*** Opening of Records for processing ***

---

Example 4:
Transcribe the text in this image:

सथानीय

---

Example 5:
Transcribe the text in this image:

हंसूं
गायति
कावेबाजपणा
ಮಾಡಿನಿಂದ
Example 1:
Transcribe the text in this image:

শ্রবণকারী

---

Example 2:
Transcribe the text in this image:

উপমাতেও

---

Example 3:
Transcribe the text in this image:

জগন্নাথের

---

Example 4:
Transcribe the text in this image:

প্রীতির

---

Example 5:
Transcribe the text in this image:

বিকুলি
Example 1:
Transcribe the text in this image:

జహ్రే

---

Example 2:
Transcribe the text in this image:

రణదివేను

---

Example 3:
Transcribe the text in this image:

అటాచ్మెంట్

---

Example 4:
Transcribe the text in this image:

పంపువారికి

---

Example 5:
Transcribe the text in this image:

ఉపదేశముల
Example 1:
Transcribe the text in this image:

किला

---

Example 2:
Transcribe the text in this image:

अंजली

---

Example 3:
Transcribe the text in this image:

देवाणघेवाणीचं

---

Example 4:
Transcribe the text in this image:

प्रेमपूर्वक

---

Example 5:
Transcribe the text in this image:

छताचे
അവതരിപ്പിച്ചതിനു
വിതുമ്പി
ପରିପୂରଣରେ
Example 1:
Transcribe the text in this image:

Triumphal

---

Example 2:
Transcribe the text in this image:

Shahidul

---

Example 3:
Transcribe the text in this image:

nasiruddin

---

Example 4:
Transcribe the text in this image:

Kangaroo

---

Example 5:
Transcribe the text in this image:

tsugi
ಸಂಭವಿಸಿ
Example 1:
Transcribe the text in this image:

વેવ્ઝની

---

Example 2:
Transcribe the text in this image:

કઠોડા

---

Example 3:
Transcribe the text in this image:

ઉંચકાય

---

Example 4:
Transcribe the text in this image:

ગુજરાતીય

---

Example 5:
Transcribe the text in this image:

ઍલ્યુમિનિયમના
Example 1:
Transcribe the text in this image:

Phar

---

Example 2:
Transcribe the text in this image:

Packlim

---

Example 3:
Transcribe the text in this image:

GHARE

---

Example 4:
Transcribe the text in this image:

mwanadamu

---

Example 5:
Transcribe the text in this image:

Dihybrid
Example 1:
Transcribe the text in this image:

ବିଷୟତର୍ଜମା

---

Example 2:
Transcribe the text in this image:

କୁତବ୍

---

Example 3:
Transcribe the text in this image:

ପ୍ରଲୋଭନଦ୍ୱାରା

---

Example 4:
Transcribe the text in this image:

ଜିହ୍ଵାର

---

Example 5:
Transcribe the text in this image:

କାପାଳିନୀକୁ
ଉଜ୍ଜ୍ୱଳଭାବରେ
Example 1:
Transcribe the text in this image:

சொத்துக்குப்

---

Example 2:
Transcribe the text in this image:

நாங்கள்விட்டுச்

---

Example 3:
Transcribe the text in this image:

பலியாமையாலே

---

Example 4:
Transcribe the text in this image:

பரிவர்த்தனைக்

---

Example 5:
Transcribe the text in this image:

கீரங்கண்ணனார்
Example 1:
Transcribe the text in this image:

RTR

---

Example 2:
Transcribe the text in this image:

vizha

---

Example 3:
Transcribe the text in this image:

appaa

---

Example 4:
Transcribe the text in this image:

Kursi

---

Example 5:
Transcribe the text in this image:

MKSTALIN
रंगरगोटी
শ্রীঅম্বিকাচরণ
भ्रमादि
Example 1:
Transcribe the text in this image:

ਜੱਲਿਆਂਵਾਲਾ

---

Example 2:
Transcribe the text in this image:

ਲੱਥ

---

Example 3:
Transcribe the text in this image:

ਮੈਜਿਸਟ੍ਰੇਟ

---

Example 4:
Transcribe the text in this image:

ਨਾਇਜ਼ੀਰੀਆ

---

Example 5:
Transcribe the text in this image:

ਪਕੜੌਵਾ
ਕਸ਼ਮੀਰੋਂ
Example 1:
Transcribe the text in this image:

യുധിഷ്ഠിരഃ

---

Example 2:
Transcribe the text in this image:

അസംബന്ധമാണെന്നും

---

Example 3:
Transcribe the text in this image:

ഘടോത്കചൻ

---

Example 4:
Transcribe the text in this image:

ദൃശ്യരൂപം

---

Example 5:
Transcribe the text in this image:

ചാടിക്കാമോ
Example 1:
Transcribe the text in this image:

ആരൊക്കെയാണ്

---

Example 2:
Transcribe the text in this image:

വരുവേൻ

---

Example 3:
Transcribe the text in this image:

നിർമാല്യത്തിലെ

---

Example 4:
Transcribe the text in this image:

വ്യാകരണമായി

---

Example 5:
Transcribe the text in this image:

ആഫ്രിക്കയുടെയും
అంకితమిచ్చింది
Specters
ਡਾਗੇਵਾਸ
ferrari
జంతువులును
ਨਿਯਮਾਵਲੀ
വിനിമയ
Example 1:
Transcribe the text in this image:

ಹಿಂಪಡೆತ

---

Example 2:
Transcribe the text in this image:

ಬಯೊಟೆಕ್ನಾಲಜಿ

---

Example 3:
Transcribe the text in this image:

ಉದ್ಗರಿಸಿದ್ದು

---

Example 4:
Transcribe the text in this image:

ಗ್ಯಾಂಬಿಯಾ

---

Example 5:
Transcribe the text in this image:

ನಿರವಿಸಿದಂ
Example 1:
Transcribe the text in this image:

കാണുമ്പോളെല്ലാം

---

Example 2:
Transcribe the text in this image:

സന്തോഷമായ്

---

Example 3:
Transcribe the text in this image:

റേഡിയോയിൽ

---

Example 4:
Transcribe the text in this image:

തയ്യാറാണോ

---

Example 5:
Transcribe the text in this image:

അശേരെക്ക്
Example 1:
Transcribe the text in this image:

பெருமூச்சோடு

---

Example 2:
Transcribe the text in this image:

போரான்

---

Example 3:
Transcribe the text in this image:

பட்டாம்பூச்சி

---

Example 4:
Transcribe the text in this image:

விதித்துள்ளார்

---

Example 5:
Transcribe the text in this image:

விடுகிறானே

*** Close of Records for processing ***

Transcribe each record exactly. Leave nothing out.

» Solution to this problem
---

Example 4:
Transcribe the text in this image:

सथानीय

---

Example 5:
Transcribe the text in this image:

हंसूं
गायति
कावेबाजपणा
ಮಾಡಿನಿಂದ
Example 1:
Transcribe the text in this image:

শ্রবণকারী

---

Example 2:
Transcribe the text in this image:

উপমাতেও

---

Example 3:
Transcribe the text in this image:

জগন্নাথের

---

Example 4:
Transcribe the text in this image:

প্রীতির

---

Example 5:
Transcribe the text in this image:

বিকুলি
Example 1:
Transcribe the text in this image:

జహ్రే

---

Example 2:
Transcribe the text in this image:

రణదివేను

---

Example 3:
Transcribe the text in this image:

అటాచ్మెంట్

---

Example 4:
Transcribe the text in this image:

పంపువారికి

---

Example 5:
Transcribe the text in this image:

ఉపదేశముల
Example 1:
Transcribe the text in this image:

किला

---

Example 2:
Transcribe the text in this image:

अंजली

---

Example 3:
Transcribe the text in this image:

देवाणघेवाणीचं

---

Example 4:
Transcribe the text in this image:

प्रेमपूर्वक

---

Example 5:
Transcribe the text in this image:

छताचे
അവതരിപ്പിച്ചതിനു
വിതുമ്പി
ପରିପୂରଣରେ
Example 1:
Transcribe the text in this image:

Triumphal

---

Example 2:
Transcribe the text in this image:

Shahidul

---

Example 3:
Transcribe the text in this image:

nasiruddin

---

Example 4:
Transcribe the text in this image:

Kangaroo

---

Example 5:
Transcribe the text in this image:

tsugi
ಸಂಭವಿಸಿ
Example 1:
Transcribe the text in this image:

વેવ્ઝની

---

Example 2:
Transcribe the text in this image:

કઠોડા

---

Example 3:
Transcribe the text in this image:

ઉંચકાય

---

Example 4:
Transcribe the text in this image:

ગુજરાતીય

---

Example 5:
Transcribe the text in this image:

ઍલ્યુમિનિયમના
Example 1:
Transcribe the text in this image:

Phar

---

Example 2:
Transcribe the text in this image:

Packlim

---

Example 3:
Transcribe the text in this image:

GHARE

---

Example 4:
Transcribe the text in this image:

mwanadamu

---

Example 5:
Transcribe the text in this image:

Dihybrid
Example 1:
Transcribe the text in this image:

ବିଷୟତର୍ଜମା

---

Example 2:
Transcribe the text in this image:

କୁତବ୍

---

Example 3:
Transcribe the text in this image:

ପ୍ରଲୋଭନଦ୍ୱାରା

---

Example 4:
Transcribe the text in this image:

ଜିହ୍ଵାର

---

Example 5:
Transcribe the text in this image:

କାପାଳିନୀକୁ
ଉଜ୍ଜ୍ୱଳଭାବରେ
Example 1:
Transcribe the text in this image:

சொத்துக்குப்

---

Example 2:
Transcribe the text in this image:

நாங்கள்விட்டுச்

---

Example 3:
Transcribe the text in this image:

பலியாமையாலே

---

Example 4:
Transcribe the text in this image:

பரிவர்த்தனைக்

---

Example 5:
Transcribe the text in this image:

கீரங்கண்ணனார்
Example 1:
Transcribe the text in this image:

RTR

---

Example 2:
Transcribe the text in this image:

vizha

---

Example 3:
Transcribe the text in this image:

appaa

---

Example 4:
Transcribe the text in this image:

Kursi

---

Example 5:
Transcribe the text in this image:

MKSTALIN
रंगरगोटी
শ্রীঅম্বিকাচরণ
भ्रमादि
Example 1:
Transcribe the text in this image:

ਜੱਲਿਆਂਵਾਲਾ

---

Example 2:
Transcribe the text in this image:

ਲੱਥ

---

Example 3:
Transcribe the text in this image:

ਮੈਜਿਸਟ੍ਰੇਟ

---

Example 4:
Transcribe the text in this image:

ਨਾਇਜ਼ੀਰੀਆ

---

Example 5:
Transcribe the text in this image:

ਪਕੜੌਵਾ
ਕਸ਼ਮੀਰੋਂ
Example 1:
Transcribe the text in this image:

യുധിഷ്ഠിരഃ

---

Example 2:
Transcribe the text in this image:

അസംബന്ധമാണെന്നും

---

Example 3:
Transcribe the text in this image:

ഘടോത്കചൻ

---

Example 4:
Transcribe the text in this image:

ദൃശ്യരൂപം

---

Example 5:
Transcribe the text in this image:

ചാടിക്കാമോ
Example 1:
Transcribe the text in this image:

ആരൊക്കെയാണ്

---

Example 2:
Transcribe the text in this image:

വരുവേൻ

---

Example 3:
Transcribe the text in this image:

നിർമാല്യത്തിലെ

---

Example 4:
Transcribe the text in this image:

വ്യാകരണമായി

---

Example 5:
Transcribe the text in this image:

ആഫ്രിക്കയുടെയും
అంకితమిచ్చింది
Specters
ਡਾਗੇਵਾਸ
ferrari
జంతువులును
ਨਿਯਮਾਵਲੀ
വിനിമയ
Example 1:
Transcribe the text in this image:

ಹಿಂಪಡೆತ

---

Example 2:
Transcribe the text in this image:

ಬಯೊಟೆಕ್ನಾಲಜಿ

---

Example 3:
Transcribe the text in this image:

ಉದ್ಗರಿಸಿದ್ದು

---

Example 4:
Transcribe the text in this image:

ಗ್ಯಾಂಬಿಯಾ

---

Example 5:
Transcribe the text in this image:

ನಿರವಿಸಿದಂ
Example 1:
Transcribe the text in this image:

കാണുമ്പോളെല്ലാം

---

Example 2:
Transcribe the text in this image:

സന്തോഷമായ്

---

Example 3:
Transcribe the text in this image:

റേഡിയോയിൽ

---

Example 4:
Transcribe the text in this image:

തയ്യാറാണോ

---

Example 5:
Transcribe the text in this image:

അശേരെക്ക്
Example 1:
Transcribe the text in this image:

பெருமூச்சோடு

---

Example 2:
Transcribe the text in this image:

போரான்

---

Example 3:
Transcribe the text in this image:

பட்டாம்பூச்சி

---

Example 4:
Transcribe the text in this image:

விதித்துள்ளார்

---

Example 5:
Transcribe the text in this image:

விடுகிறானே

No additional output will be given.